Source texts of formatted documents
......
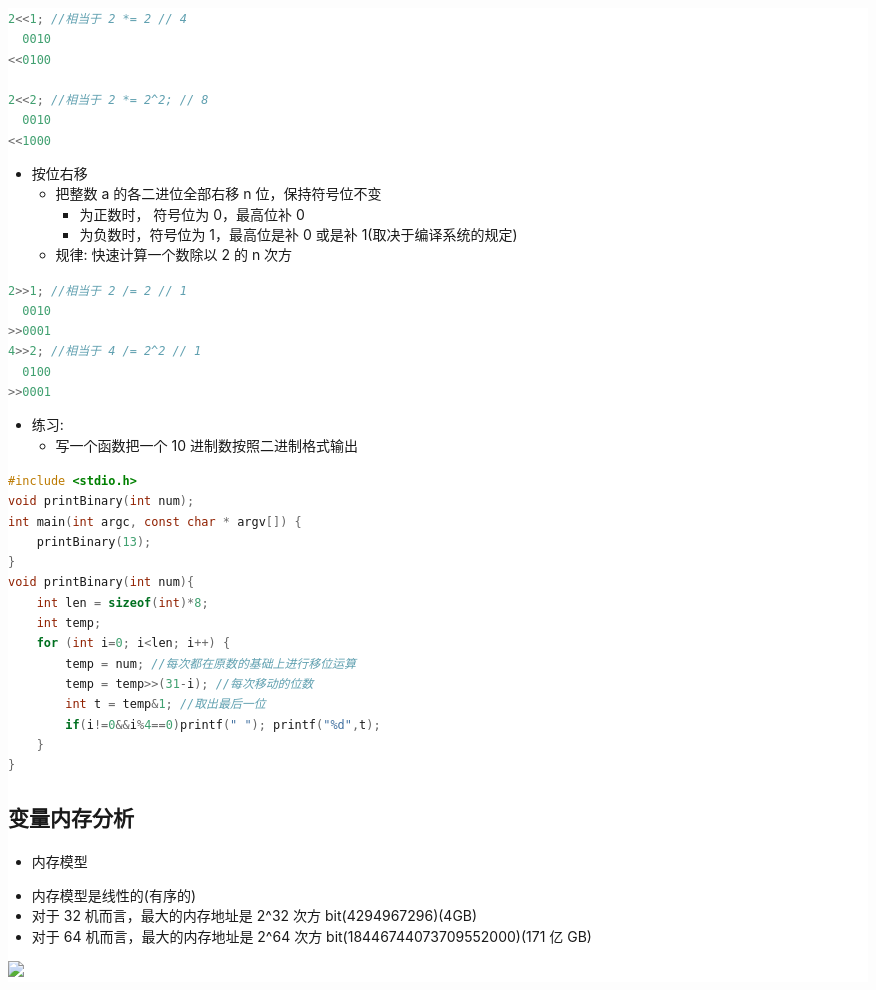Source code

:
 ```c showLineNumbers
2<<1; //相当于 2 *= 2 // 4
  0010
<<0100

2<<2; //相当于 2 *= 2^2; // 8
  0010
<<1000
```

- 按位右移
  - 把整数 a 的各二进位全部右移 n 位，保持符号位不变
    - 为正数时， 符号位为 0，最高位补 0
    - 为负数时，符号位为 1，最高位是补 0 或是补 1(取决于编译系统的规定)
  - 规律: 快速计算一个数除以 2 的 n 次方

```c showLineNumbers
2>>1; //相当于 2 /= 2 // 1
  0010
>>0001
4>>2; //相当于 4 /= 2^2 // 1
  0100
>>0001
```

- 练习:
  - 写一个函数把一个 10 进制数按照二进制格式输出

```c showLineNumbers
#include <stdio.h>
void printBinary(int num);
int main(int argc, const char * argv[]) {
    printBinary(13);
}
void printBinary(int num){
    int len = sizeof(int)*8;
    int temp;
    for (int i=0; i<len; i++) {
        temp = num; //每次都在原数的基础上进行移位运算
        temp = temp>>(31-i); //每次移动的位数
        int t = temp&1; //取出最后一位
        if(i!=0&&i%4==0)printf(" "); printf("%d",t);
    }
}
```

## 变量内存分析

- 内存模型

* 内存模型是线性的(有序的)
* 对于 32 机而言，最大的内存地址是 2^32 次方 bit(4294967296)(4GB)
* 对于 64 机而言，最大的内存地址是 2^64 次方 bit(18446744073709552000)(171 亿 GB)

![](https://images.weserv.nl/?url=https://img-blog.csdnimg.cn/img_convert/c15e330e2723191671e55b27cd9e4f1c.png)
......
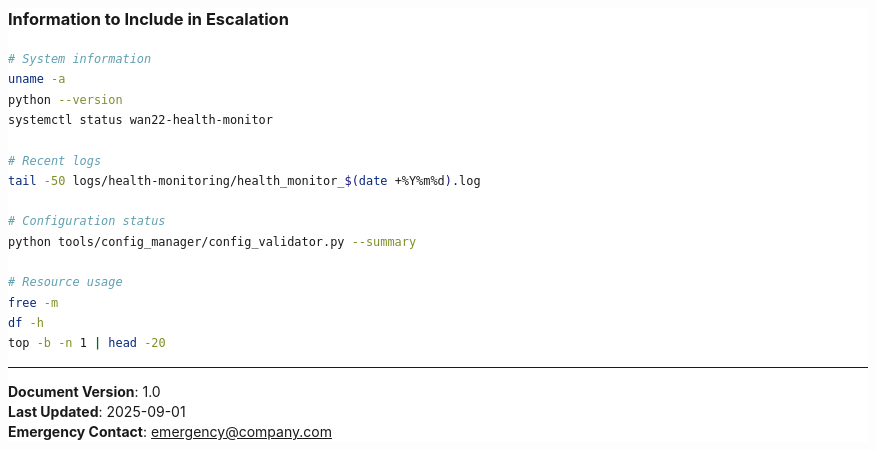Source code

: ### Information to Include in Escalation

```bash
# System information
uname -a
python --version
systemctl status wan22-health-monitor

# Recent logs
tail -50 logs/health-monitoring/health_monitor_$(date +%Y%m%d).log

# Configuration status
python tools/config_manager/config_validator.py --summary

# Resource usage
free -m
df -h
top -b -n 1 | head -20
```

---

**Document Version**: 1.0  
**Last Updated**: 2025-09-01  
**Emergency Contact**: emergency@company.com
......
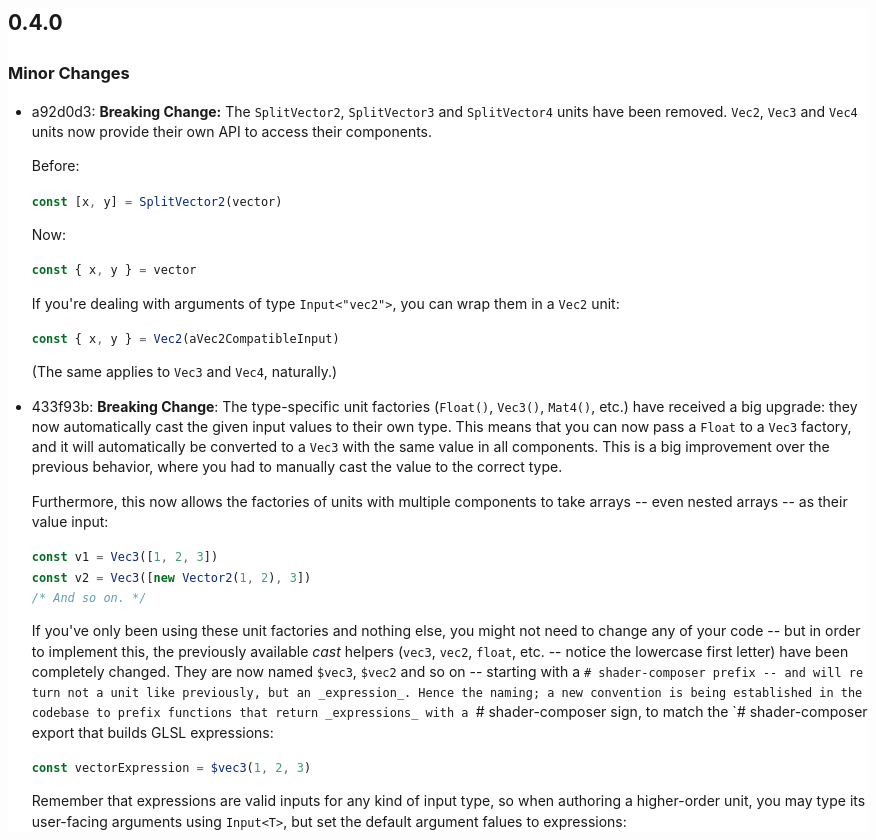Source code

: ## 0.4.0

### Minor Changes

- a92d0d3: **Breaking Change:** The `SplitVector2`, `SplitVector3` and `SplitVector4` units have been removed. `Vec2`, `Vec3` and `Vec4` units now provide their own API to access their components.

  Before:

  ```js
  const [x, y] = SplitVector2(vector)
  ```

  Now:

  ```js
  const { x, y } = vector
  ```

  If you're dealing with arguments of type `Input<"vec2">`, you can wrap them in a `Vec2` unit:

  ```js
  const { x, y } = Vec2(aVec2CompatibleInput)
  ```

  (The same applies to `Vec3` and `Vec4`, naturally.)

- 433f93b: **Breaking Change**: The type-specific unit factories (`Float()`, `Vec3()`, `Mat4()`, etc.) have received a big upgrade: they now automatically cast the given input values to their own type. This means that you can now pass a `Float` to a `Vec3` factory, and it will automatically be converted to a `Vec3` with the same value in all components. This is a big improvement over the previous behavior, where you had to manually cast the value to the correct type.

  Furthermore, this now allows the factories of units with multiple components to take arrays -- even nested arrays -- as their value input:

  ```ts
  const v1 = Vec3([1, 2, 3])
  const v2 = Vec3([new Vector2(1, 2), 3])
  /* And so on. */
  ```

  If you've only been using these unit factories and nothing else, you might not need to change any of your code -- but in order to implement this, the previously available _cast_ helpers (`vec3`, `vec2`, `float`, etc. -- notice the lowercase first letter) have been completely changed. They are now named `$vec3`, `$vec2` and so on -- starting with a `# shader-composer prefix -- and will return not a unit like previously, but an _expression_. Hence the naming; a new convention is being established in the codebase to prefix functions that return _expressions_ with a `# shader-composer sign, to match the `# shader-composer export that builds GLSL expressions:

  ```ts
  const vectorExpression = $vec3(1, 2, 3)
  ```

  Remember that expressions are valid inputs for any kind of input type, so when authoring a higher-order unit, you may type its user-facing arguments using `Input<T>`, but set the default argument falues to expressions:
......
--- DIRECTIONS ---
Copy the lines above that hold the word "const".

--- ANSWER AREA ---
int main(int argc, const char * argv[]) {
  const [x, y] = SplitVector2(vector)
  const { x, y } = vector
  const { x, y } = Vec2(aVec2CompatibleInput)
  const v1 = Vec3([1, 2, 3])
  const v2 = Vec3([new Vector2(1, 2), 3])
  const vectorExpression = $vec3(1, 2, 3)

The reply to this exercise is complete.